Condoleezza Rice and Danish PM Anders Fogh Rasmussen

Condoleezza Rice and Danish PM Anders Fogh Rasmussen at a press conference in Copenhagen.

"It's well past time for Robert Mugabe to leave. I think that's now obvious," Rice said during a visit to Copenhagen, Denmark. "The fact is that there was a sham election. There then has been a sham process of power-sharing talks. And now, we are seeing not only the political and economic toll that is being taken on the people of Zimbabwe, but the toll in the humanitarian dimension as this cholera epidemic has broken out."

The Bush administration has long called for Mugabe to leave office. President Bush called the runoff presidential election in June a "sham" and instructed Rice and other U.S. officials to develop additional sanctions against Mugabe's "illegitimate government."

"The United States will always do anything and everything that it can to help innocent people who are suffering," Rice said said at a joint news conference with Danish Prime Minister Anders Fogh Rasmussen. "And we are not going to deny assistance to people in need because of their government. But if this is not evidence to the international community that it's time to stand up for what is right, I don't know what will be. And frankly, the nations of the region have to lead it."

Rice -- who has just about a month left in office before President-elect Barack Obama's administration takes over -- called on all African nations to speak up.

"The United States and Europe have been united on this... many African states have spoken up in this way about the need for change in Zimbabwe. But many others have been silent. And it is really time for the people of Zimbabwe to have a better future. And this has the potential, we now see, to be not just a problem for Zimbabwe, but for all of southern Africa. And so I sincerely hope that this is going to spur the states of the region to stronger action."

Asked whether the United States and Europe should try to force out Mugabe, Rice responded, "Well, without help in the region, it's very difficult to have the tools that will bring about a just resolution in Zimbabwe.
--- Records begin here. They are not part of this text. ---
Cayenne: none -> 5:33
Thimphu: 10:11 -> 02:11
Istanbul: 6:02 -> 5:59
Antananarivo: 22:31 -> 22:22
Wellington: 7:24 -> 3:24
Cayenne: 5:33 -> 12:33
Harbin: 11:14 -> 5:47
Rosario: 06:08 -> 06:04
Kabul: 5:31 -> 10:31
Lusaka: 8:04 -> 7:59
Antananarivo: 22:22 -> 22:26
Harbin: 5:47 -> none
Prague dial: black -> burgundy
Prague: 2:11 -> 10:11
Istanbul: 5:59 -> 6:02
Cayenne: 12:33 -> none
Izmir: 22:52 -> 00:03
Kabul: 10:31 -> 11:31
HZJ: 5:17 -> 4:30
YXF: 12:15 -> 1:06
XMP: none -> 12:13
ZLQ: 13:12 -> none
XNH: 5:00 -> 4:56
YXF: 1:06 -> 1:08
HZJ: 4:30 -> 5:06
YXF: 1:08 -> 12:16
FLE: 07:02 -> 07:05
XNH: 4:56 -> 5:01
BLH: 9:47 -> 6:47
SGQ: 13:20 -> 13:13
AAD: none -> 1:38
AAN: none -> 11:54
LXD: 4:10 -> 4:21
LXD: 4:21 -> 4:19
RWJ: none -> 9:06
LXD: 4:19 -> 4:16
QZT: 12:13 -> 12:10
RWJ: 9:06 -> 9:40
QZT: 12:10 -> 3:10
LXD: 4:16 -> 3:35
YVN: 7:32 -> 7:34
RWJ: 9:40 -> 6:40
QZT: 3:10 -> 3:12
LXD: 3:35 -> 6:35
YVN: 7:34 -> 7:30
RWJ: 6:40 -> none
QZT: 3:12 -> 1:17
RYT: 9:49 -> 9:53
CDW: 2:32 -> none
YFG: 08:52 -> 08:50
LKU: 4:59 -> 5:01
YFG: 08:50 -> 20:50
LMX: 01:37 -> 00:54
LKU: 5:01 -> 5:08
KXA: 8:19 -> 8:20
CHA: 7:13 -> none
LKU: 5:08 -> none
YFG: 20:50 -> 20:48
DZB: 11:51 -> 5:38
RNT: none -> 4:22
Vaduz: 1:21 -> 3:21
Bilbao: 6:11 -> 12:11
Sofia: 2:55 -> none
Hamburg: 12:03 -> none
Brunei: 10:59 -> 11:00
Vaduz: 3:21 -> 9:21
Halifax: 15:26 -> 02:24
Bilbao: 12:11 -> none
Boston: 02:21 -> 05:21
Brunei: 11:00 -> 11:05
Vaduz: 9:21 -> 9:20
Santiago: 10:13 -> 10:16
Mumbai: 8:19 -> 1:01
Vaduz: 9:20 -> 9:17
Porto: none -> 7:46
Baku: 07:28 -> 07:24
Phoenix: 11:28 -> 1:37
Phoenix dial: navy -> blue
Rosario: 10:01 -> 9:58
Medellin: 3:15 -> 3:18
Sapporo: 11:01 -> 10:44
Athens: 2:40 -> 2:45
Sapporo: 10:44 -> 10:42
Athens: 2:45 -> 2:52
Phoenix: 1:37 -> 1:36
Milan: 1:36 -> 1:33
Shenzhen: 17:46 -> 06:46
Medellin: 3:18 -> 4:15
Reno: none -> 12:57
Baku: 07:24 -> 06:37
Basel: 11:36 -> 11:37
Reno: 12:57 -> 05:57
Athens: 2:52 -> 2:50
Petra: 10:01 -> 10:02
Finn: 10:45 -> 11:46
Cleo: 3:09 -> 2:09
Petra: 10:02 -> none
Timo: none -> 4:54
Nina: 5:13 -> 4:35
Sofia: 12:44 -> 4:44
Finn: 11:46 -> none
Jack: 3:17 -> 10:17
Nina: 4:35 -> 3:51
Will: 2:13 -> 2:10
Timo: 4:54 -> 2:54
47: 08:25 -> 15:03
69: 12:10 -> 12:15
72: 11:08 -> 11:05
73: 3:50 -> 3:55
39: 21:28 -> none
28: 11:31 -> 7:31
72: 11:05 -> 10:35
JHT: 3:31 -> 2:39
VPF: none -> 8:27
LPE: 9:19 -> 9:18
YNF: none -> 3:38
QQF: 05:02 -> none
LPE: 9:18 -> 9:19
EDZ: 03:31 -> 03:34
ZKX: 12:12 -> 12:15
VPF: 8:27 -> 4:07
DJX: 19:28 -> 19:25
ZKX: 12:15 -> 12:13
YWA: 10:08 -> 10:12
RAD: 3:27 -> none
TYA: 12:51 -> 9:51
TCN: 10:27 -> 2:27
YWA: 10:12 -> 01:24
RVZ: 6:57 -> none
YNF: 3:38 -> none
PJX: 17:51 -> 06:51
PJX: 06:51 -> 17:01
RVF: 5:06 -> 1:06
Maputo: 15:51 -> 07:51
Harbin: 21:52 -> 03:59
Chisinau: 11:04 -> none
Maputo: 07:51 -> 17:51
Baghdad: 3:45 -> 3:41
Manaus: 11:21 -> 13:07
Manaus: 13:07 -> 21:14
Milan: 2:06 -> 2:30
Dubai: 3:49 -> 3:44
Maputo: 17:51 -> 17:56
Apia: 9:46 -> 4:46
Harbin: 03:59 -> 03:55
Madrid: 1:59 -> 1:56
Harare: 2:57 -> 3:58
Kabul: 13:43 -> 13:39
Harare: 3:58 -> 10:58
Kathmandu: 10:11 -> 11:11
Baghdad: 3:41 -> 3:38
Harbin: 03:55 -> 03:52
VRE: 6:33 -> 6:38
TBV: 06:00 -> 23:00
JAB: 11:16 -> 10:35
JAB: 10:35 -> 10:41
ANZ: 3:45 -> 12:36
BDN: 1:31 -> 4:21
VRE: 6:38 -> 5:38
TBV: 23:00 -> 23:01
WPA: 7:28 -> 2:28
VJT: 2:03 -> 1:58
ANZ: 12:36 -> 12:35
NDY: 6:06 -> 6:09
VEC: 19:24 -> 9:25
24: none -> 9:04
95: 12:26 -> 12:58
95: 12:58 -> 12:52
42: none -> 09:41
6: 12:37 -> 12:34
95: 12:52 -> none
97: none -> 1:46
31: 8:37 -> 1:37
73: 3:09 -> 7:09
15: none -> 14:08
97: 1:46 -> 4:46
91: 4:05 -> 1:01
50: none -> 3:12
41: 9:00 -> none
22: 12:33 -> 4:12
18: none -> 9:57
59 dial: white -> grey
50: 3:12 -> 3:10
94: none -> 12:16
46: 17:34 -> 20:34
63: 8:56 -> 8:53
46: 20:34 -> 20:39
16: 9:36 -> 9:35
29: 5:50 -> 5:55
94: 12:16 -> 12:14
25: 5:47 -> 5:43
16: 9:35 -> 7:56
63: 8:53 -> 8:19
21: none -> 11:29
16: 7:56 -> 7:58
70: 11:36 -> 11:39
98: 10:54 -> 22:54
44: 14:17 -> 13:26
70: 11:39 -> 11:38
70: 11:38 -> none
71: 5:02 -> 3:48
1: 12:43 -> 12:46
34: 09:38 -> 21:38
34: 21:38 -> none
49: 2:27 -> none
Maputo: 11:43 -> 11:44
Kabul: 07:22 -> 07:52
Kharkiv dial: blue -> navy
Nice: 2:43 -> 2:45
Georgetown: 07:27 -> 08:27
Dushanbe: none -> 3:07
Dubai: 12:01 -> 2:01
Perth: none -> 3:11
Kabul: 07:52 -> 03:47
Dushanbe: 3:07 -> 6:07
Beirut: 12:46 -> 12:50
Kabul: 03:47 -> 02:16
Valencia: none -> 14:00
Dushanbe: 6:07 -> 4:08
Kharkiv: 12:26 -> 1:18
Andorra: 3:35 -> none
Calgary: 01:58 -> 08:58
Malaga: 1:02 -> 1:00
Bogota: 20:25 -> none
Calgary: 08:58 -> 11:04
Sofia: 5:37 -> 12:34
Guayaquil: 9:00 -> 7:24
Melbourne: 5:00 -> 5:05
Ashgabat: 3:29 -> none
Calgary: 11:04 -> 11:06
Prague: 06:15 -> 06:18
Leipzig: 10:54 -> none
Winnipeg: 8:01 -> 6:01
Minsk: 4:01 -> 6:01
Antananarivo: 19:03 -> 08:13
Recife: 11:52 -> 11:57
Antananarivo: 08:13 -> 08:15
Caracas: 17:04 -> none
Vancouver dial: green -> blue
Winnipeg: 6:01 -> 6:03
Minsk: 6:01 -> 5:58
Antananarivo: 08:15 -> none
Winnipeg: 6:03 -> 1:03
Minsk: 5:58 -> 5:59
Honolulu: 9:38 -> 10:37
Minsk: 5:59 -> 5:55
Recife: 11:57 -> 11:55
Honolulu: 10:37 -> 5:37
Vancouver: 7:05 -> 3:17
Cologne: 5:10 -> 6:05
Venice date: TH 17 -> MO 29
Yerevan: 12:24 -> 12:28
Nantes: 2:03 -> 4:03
The United States and Europe can't do everything alone. Other states are responsible too. And the southern African states should be the most responsible at this point, because they have the most at risk. And the people of Zimbabwe have suffered long enough."

Mugabe has come under heavy international criticism. The June runoff vote was widely condemned after reports of voters being pressured, or even threatened, to vote for Mugabe's party -- allegations Mugabe denied.

For months there have been some efforts to build a power-sharing government in the troubled nation, but to little avail.


On Thursday, Mugabe hinted he may form a Cabinet without the opposition and call for early elections. The opposition responded that it would welcome a "genuine election," with international supervision.

The 84-year-old Mugabe, who has led Zimbabwe since 1980, also suggested he would ignore an international tribunal ruling that declared illegal his government's seizure of farms from white Zimbabweans.